_WORK TO COMPLETE_
Hand back all of the records exactly as they read.

***

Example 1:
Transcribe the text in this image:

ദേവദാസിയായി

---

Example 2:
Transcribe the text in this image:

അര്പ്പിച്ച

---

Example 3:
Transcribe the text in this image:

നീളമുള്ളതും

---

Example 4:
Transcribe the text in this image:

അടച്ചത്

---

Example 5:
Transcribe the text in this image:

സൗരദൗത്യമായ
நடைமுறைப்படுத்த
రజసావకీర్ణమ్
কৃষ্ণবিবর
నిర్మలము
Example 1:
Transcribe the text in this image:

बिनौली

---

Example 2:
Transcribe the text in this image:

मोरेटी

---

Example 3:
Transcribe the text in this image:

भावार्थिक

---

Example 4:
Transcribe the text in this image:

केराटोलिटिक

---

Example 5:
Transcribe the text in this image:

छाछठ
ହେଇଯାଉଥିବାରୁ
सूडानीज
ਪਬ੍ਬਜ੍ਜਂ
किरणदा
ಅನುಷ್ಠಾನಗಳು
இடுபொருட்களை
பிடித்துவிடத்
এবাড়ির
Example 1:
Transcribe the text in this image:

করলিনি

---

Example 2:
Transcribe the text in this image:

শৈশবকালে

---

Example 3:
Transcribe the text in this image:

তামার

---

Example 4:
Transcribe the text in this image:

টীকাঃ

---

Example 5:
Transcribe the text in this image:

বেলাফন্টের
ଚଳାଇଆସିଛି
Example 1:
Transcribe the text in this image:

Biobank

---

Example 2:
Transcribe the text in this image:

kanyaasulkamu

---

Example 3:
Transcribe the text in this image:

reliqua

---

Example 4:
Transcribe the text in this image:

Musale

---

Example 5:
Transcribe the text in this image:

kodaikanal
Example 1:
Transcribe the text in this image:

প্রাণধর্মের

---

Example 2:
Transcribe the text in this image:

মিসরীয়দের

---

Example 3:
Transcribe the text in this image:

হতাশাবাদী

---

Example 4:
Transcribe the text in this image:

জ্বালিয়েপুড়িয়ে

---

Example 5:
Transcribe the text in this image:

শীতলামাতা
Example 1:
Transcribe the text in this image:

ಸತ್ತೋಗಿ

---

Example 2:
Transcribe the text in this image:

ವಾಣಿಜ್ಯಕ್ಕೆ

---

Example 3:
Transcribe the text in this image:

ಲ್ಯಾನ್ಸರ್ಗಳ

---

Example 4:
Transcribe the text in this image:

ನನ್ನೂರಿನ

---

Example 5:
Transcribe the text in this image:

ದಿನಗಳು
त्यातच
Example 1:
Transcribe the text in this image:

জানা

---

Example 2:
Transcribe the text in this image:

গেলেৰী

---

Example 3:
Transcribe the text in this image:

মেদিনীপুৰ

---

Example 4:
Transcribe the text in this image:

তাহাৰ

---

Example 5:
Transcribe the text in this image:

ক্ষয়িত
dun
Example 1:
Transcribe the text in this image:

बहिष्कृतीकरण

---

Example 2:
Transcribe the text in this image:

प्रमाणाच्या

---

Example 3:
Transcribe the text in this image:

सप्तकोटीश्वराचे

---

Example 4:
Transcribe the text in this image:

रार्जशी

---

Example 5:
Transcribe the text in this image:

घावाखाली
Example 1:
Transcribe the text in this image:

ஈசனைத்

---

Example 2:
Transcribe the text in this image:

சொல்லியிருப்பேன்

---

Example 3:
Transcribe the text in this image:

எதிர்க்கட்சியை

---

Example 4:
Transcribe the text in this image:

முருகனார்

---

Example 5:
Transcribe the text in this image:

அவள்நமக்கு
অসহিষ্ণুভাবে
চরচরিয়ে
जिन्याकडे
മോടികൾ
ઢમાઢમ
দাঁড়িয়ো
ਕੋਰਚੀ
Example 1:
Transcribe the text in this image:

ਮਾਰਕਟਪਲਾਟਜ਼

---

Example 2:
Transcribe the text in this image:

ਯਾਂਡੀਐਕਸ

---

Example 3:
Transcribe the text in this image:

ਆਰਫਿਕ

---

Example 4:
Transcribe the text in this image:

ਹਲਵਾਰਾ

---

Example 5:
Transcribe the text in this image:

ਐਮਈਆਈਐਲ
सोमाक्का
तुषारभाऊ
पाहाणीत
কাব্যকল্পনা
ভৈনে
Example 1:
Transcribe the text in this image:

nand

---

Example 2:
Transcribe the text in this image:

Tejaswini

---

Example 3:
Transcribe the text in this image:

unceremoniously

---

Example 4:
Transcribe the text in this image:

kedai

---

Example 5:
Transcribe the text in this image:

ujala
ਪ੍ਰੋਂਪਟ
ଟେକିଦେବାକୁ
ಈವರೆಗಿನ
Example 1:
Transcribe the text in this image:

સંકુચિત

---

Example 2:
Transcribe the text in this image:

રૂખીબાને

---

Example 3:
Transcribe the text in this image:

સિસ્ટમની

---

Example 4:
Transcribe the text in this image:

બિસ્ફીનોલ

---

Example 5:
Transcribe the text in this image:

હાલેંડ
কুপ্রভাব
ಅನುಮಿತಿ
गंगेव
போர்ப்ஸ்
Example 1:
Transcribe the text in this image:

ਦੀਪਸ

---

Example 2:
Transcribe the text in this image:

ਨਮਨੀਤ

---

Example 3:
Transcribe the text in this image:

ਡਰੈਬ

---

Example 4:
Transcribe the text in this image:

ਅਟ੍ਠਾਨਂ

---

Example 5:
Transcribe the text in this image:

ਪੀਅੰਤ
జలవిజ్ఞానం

***

_REPLY TO THE TASK_
Example 1:
Transcribe the text in this image:

ദേവദാസിയായി

---

Example 2:
Transcribe the text in this image:

അര്പ്പിച്ച

---

Example 3:
Transcribe the text in this image:

നീളമുള്ളതും

---

Example 4:
Transcribe the text in this image:

അടച്ചത്

---

Example 5:
Transcribe the text in this image:

സൗരദൗത്യമായ
நடைமுறைப்படுத்த
రజసావకీర్ణమ్
কৃষ্ণবিবর
నిర్మలము
Example 1:
Transcribe the text in this image:

बिनौली

---

Example 2:
Transcribe the text in this image:

मोरेटी

---

Example 3:
Transcribe the text in this image:

भावार्थिक

---

Example 4:
Transcribe the text in this image:

केराटोलिटिक

---

Example 5:
Transcribe the text in this image:

छाछठ
ହେଇଯାଉଥିବାରୁ
सूडानीज
ਪਬ੍ਬਜ੍ਜਂ
किरणदा
ಅನುಷ್ಠಾನಗಳು
இடுபொருட்களை
பிடித்துவிடத்
এবাড়ির
Example 1:
Transcribe the text in this image:

করলিনি

---

Example 2:
Transcribe the text in this image:

শৈশবকালে

---

Example 3:
Transcribe the text in this image:

তামার

---

Example 4:
Transcribe the text in this image:

টীকাঃ

---

Example 5:
Transcribe the text in this image:

বেলাফন্টের
ଚଳାଇଆସିଛି
Example 1:
Transcribe the text in this image:

Biobank

---

Example 2:
Transcribe the text in this image:

kanyaasulkamu

---

Example 3:
Transcribe the text in this image:

reliqua

---

Example 4:
Transcribe the text in this image:

Musale

---

Example 5:
Transcribe the text in this image:

kodaikanal
Example 1:
Transcribe the text in this image:

প্রাণধর্মের

---

Example 2:
Transcribe the text in this image:

মিসরীয়দের

---

Example 3:
Transcribe the text in this image:

হতাশাবাদী

---

Example 4:
Transcribe the text in this image:

জ্বালিয়েপুড়িয়ে

---

Example 5:
Transcribe the text in this image:

শীতলামাতা
Example 1:
Transcribe the text in this image:

ಸತ್ತೋಗಿ

---

Example 2:
Transcribe the text in this image:

ವಾಣಿಜ್ಯಕ್ಕೆ

---

Example 3:
Transcribe the text in this image:

ಲ್ಯಾನ್ಸರ್ಗಳ

---

Example 4:
Transcribe the text in this image:

ನನ್ನೂರಿನ

---

Example 5:
Transcribe the text in this image:

ದಿನಗಳು
त्यातच
Example 1:
Transcribe the text in this image:

জানা

---

Example 2:
Transcribe the text in this image:

গেলেৰী

---

Example 3:
Transcribe the text in this image:

মেদিনীপুৰ

---

Example 4:
Transcribe the text in this image:

তাহাৰ

---

Example 5:
Transcribe the text in this image:

ক্ষয়িত
dun
Example 1:
Transcribe the text in this image:

बहिष्कृतीकरण

---

Example 2:
Transcribe the text in this image:

प्रमाणाच्या

---

Example 3:
Transcribe the text in this image:

सप्तकोटीश्वराचे

---

Example 4:
Transcribe the text in this image:

रार्जशी

---

Example 5:
Transcribe the text in this image:

घावाखाली
Example 1:
Transcribe the text in this image:

ஈசனைத்

---

Example 2:
Transcribe the text in this image:

சொல்லியிருப்பேன்

---

Example 3:
Transcribe the text in this image:

எதிர்க்கட்சியை

---

Example 4:
Transcribe the text in this image:

முருகனார்

---

Example 5:
Transcribe the text in this image:

அவள்நமக்கு
অসহিষ্ণুভাবে
চরচরিয়ে
जिन्याकडे
മോടികൾ
ઢમાઢમ
দাঁড়িয়ো
ਕੋਰਚੀ
Example 1:
Transcribe the text in this image:

ਮਾਰਕਟਪਲਾਟਜ਼

---

Example 2:
Transcribe the text in this image:

ਯਾਂਡੀਐਕਸ

---

Example 3:
Transcribe the text in this image:

ਆਰਫਿਕ

---

Example 4:
Transcribe the text in this image:

ਹਲਵਾਰਾ

---

Example 5:
Transcribe the text in this image:

ਐਮਈਆਈਐਲ
सोमाक्का
तुषारभाऊ
पाहाणीत
কাব্যকল্পনা
ভৈনে
Example 1:
Transcribe the text in this image:

nand

---

Example 2:
Transcribe the text in this image:

Tejaswini

---

Example 3:
Transcribe the text in this image:

unceremoniously

---

Example 4:
Transcribe the text in this image:

kedai

---

Example 5:
Transcribe the text in this image:

ujala
ਪ੍ਰੋਂਪਟ
ଟେକିଦେବାକୁ
ಈವರೆಗಿನ
Example 1:
Transcribe the text in this image:

સંકુચિત

---

Example 2:
Transcribe the text in this image:

રૂખીબાને

---

Example 3:
Transcribe the text in this image:

સિસ્ટમની

---

Example 4:
Transcribe the text in this image:

બિસ્ફીનોલ

---

Example 5:
Transcribe the text in this image:

હાલેંડ
কুপ্রভাব
ಅನುಮಿತಿ
गंगेव
போர்ப்ஸ்
Example 1:
Transcribe the text in this image:

ਦੀਪਸ

---

Example 2:
Transcribe the text in this image:

ਨਮਨੀਤ

---

Example 3:
Transcribe the text in this image:

ਡਰੈਬ

---

Example 4:
Transcribe the text in this image:

ਅਟ੍ਠਾਨਂ

---

Example 5:
Transcribe the text in this image:

ਪੀਅੰਤ
జలవిజ్ఞానం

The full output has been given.